Jersey has implemented by legislative change the full scope of the AIFMD and so-called "Level 2" regulations issued by the EU Commission on an opt-in basis. As a result, all Jersey funds to which the AIFMD applies (and Jersey AIFMs to which the AIFMD applies) will require approval or must comply with exemption conditions before marketing into Europe. It is not considered that the new requirements will impose any significantly greater burden on the Jersey AIFM or fund than would apply by virtue of the European requirements resulting from the marketing into Europe.

If desired, a Jersey AIFM may elect to comply with (and so will be subject to regulation in accordance with) the full scope of the AIFMD as if the passporting rights were available even though no such passport will be available for two years. It is considered that this may be beneficial to marketing efforts into states, such as Germany, which have removed their NPPR. However, a Jersey fund (or AIFM) which will not be marketed into Europe can continue to enjoy the status quo ante without any of the additional requirements or obligations introduced by the AIFMD.

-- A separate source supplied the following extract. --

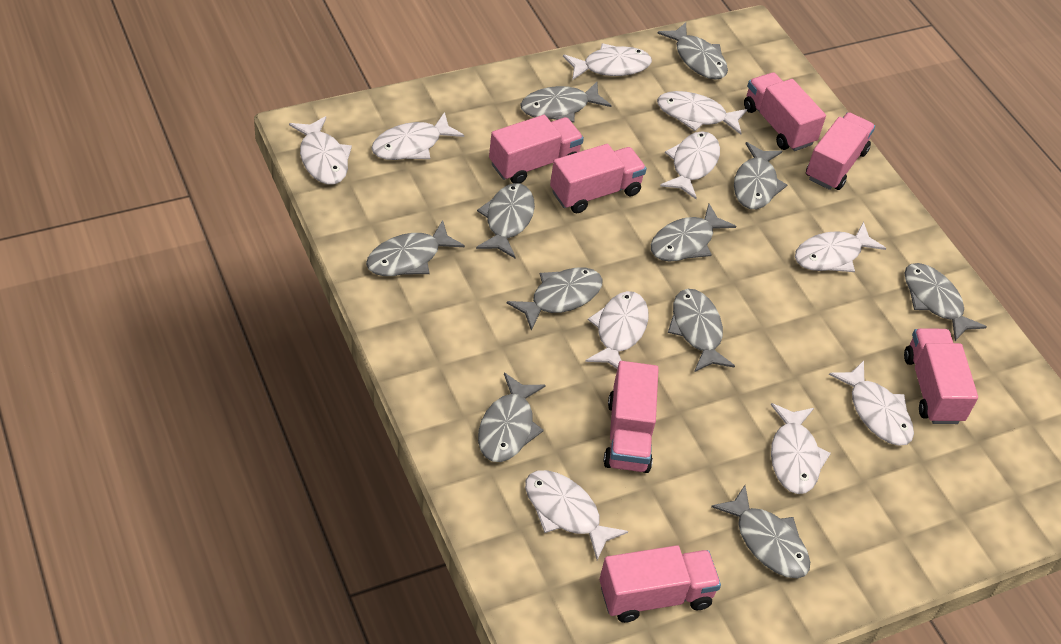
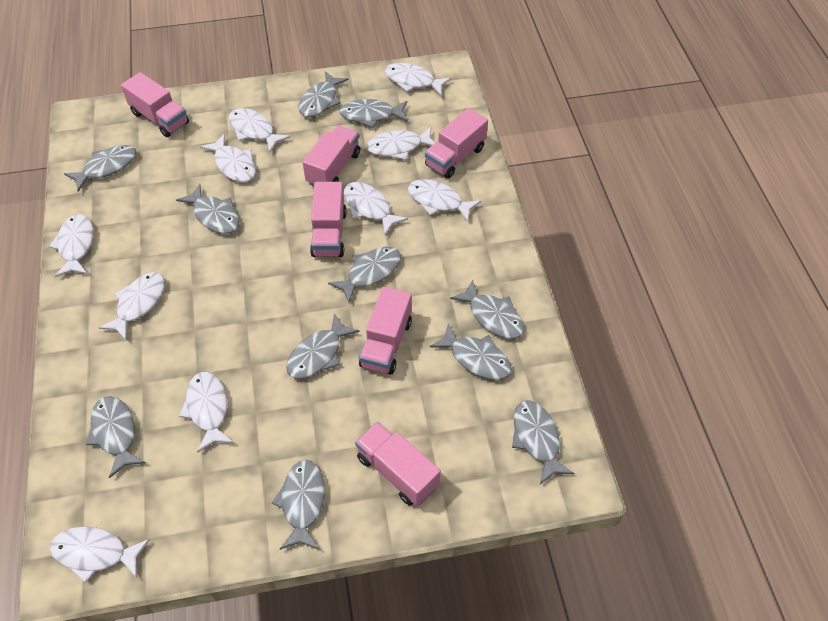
pink truck: [489,115,584,184] [550,144,647,213] [599,545,721,623] [604,361,659,473] [744,72,826,151] [806,112,875,190] [904,328,978,424] = 7 -> [121,72,189,137] [303,125,360,186] [310,182,347,257] [355,422,441,506] [359,287,412,375] [425,108,488,178] = 6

Guernsey has also passed its own domestic legislation (The AIFMD (Marketing) Rules, 2013), which essentially requires all Guernsey AIFMs to comply with the relevant EU/EEA regulators' requirements (replicating articles 42 and 43 of the Directive) when marketing in their home jurisdictions. There are also obligations to make certain disclosures to the GFSC before marketing commences in any of the EU/EEA Member States. As such, for Guernsey AIFMs marketing into the EU/EEA, provided they comply with both the home jurisdictions' requirements, as well as the reporting requirements under the Guernsey rules, they are free to continue marketing by way of national private placement. Similarly to Jersey, if no marketing in Europe will take place, the new rules will have no application.

The Isle of Man has not found it necessary to make any modifications to its domestic law, maintaining access to European markets through the network of co-operation agreements.

Transition and Sub-threshold Managers

A numberof EU/EEA states have incorporated into their transposition of the AIFMD certain transitional arrangements, the effect of which is to suspend the requirements of the AIFMD for a period of time (usually between one and two years) and where an AIFMD (or fund) in the Crown Dependencies falls within the transitional arrangements, the new rules introduced by domestic legislation in the Crown Dependencies will not apply. So for the time being and with a limited number of exceptions, the AIFMD was not a big bang on 22 July 2013, but it certainly has produced some fireworks.

The content of this article is intended to provide a general guide to the subject matter. Specialist advice should be sought about your specific circumstances.